FlipMyFunnel Post, Other

Forcing Functions: Why Every Organization Needs Them

This week’s episode is with Sangram.  If you’d like to listen to the full episode, you can check it out below.

Imagine Steve Jobs getting up at an Apple event and not announcing a new product.

No iPhone, iPad, or laptop. Nothing.

Seems crazy doesn’t it?

Forcing functions are the greatest reason why innovation happens in companies at a rapid scale.

Think about an annual conference like Dreamforce, Hypergrowth, or Conex. The teams at the companies that put these conferences on know that they have to have a whole new message, product, acquisition, or whatever it is that they do, ready to roll out to the world.

If they don’t, they become irrelevant. What would happen if Apple held a major press event and just spent the whole time talking about how great they were doing, but didn’t announce a new product?

They would (rightfully) get panned by the media.

When we started Terminus, we would use major events to light a fire under the team to make sure that we were ready to go with whatever new product we wanted to have ready.

Nobody was put on the spot, and as a result, nobody was truly held accountable.

So how can you help ensure that your organization has those forcing functions? Those moments that drive development and innovation?

Here are just a few things we have done at Terminus to keep forcing functions at the center of what we do.

Weekly All Hands

Every company has an all hands meeting. They’re usually monthly, or quarterly, and they’re usually filled with awkward conversation, and whole teams of people feeling like they’re not really contributing, so they use the time to catch up on emails.

At Terminus, we moved our all hands meetings to a weekly cadence, making sure that every week, the product teams or customer success teams are highlighting something innovative that they’re working on or a customer success story they want to bring to the table.

Why a weekly meeting?

Because it forces the teams to innovate. If you know that in 3 weeks, you have to have something to present to the entire team, or if you’re a small enough organization, the entire company, it forces you to innovate. To think outside the box.

If you know that every week during the month of January, your customer success team has to have stories to tell, it’s going to force your team to get out there and talk to tons of customers and really listen to them and tell you what they’re experiencing.

Focus on the Customer

This one seems obvious, but focusing on the customer again puts the pressure on a bit.

At Terminus, we have a customer of the month program. We highlight a particular customer, tell their stories, and really focus on them. If we know that we’re going to have to have a whole catalog of things to say about our customer, it makes us spend time with them, and that in turn drives innovation and customer success.

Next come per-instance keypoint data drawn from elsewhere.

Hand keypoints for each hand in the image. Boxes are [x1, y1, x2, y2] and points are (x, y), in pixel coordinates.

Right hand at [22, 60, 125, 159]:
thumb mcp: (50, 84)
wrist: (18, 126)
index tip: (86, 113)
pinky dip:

On the #FlipMyFunnel podcast, we have brought in over 20 of our customers and made them the focus of the interview.

We ask them what’s working, get their stories, and really listen to what they have to say, and in the end give them the chance to address our audience of tens of thousands of listeners.

Board Meetings Where Nobody’s Bored

Typically, a board meeting is all about numbers.

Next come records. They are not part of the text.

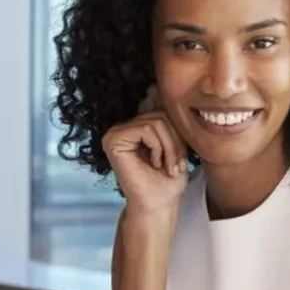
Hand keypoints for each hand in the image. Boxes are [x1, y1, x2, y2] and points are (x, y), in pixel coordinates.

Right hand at [102, 85, 188, 214]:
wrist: (160, 204)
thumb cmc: (168, 180)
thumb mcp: (174, 142)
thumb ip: (164, 118)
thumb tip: (153, 86)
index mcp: (135, 127)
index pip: (160, 108)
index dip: (174, 130)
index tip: (176, 155)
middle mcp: (122, 127)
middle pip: (161, 114)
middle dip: (175, 140)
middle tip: (176, 165)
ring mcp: (115, 133)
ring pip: (156, 121)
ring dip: (170, 147)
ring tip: (168, 167)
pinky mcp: (112, 140)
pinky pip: (146, 128)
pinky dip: (159, 147)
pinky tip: (155, 164)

You sit around a table with a bunch of people talking about numbers, and how to make those numbers go up, or how to stop them from going down.

Numbers are great, but when you have the forcing function of putting customer success at the center, all of a sudden you have these curated case studies for the board meeting to listen to.

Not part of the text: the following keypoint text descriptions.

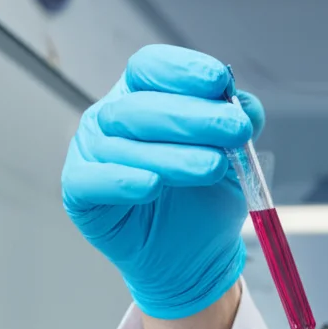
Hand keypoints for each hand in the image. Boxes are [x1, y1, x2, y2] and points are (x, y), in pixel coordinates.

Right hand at [62, 44, 264, 319]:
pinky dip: (124, 182)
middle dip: (192, 116)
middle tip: (235, 130)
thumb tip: (247, 106)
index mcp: (144, 97)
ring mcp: (92, 153)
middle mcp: (113, 119)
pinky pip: (95, 181)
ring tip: (212, 167)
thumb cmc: (204, 202)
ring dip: (172, 155)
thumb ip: (238, 128)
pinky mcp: (80, 192)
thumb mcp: (233, 162)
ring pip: (124, 145)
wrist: (192, 259)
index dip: (183, 71)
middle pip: (142, 105)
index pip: (152, 68)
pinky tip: (152, 186)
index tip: (220, 81)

At Terminus, the board can listen to the episodes where we’ve had customers on. It gives them the chance to see success beyond just the numbers.

Storytelling helps create a ton of confidence with the board members, which is something that is crucial.

For The Individual Contributor

As an individual contributor, what can you do to find these forcing functions for your organization?

First, make sure that every single meeting with an agenda and action items before you even walk into the room. How many meetings have you sat in only to leave with no clue what the purpose of the meeting was?

Everybody should leave the meeting with a clear list of action items and ownership.

And second, make a priority list. Why do you need to get this thing done on the date that it needs to be done? Is there a forcing function behind it?

The challenge is simple:: Figure out your forcing function. Even if it feels like you don’t have one, you absolutely do. There is so aspect of your job where you can institute a forcing function. Do that and watch how quickly things start to get done in your org.